Would you transcribe the listing that follows word for word, skipping pictures?
*-*-*
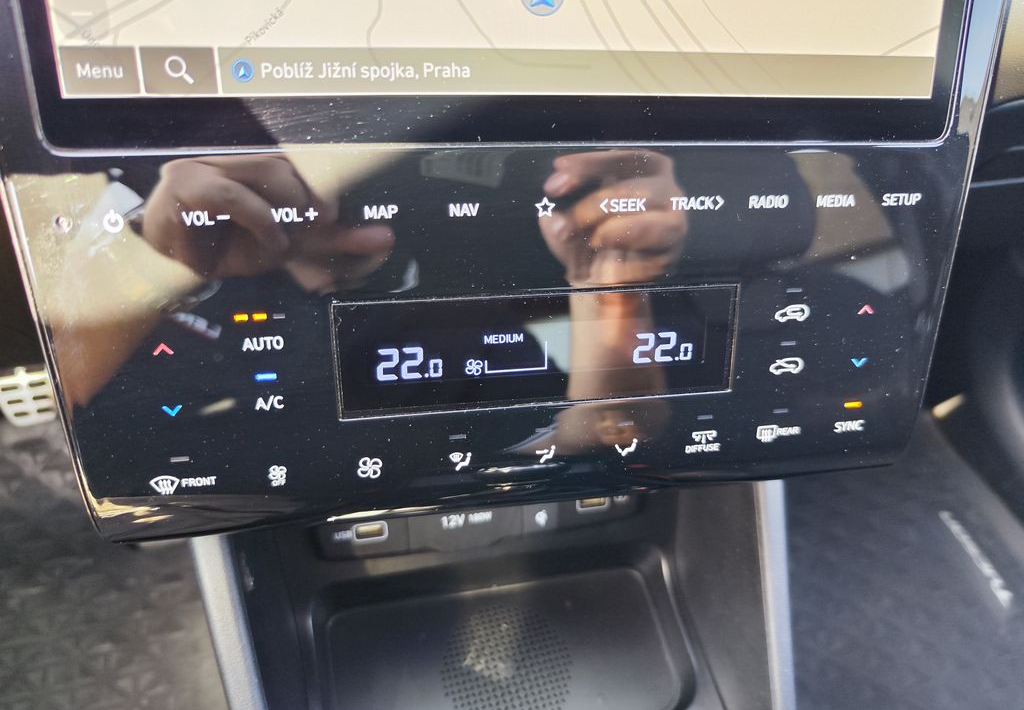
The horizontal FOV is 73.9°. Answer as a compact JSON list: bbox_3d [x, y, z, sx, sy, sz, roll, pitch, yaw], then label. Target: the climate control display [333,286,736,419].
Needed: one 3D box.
[{"bbox_3d":[0.010,-0.002,0.211,0.124,0.035,0.010,-4,16,-9],"label":"climate control display"}]

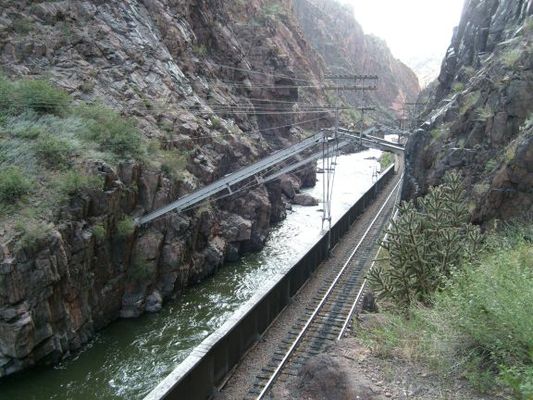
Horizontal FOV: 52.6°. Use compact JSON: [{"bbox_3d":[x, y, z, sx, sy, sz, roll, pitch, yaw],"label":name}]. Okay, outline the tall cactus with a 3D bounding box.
[{"bbox_3d":[2.360,0.616,8.000,1.690,1.950,1.400,0,8,0],"label":"tall cactus"}]

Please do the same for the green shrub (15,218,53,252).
[{"bbox_3d":[-13.833,2.108,32.000,2.260,1.920,1.920,0,8,0],"label":"green shrub"}]

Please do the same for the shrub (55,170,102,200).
[{"bbox_3d":[-13.254,-1.022,38.000,3.380,2.010,2.880,0,8,0],"label":"shrub"}]

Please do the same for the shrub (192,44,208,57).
[{"bbox_3d":[-10.163,-23.021,83.000,2.460,1.760,2.090,0,8,0],"label":"shrub"}]

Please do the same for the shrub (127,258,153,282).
*-*-*
**Exercise output:**
The horizontal FOV is 73.9°. Answer as a compact JSON list: bbox_3d [x, y, z, sx, sy, sz, roll, pitch, yaw], then label. Target: the climate control display [333,286,736,419].
Needed: one 3D box.
[{"bbox_3d":[0.010,-0.002,0.211,0.124,0.035,0.010,-4,16,-9],"label":"climate control display"}]

Horizontal FOV: 52.6°. Use compact JSON: [{"bbox_3d":[x, y, z, sx, sy, sz, roll, pitch, yaw],"label":name}]. Okay, outline the tall cactus with a 3D bounding box.
[{"bbox_3d":[2.360,0.616,8.000,1.690,1.950,1.400,0,8,0],"label":"tall cactus"}]

Please do the same for the green shrub (15,218,53,252).
[{"bbox_3d":[-13.833,2.108,32.000,2.260,1.920,1.920,0,8,0],"label":"green shrub"}]

Please do the same for the shrub (55,170,102,200).
[{"bbox_3d":[-13.254,-1.022,38.000,3.380,2.010,2.880,0,8,0],"label":"shrub"}]

Please do the same for the shrub (192,44,208,57).
[{"bbox_3d":[-10.163,-23.021,83.000,2.460,1.760,2.090,0,8,0],"label":"shrub"}]

Please do the same for the shrub (127,258,153,282).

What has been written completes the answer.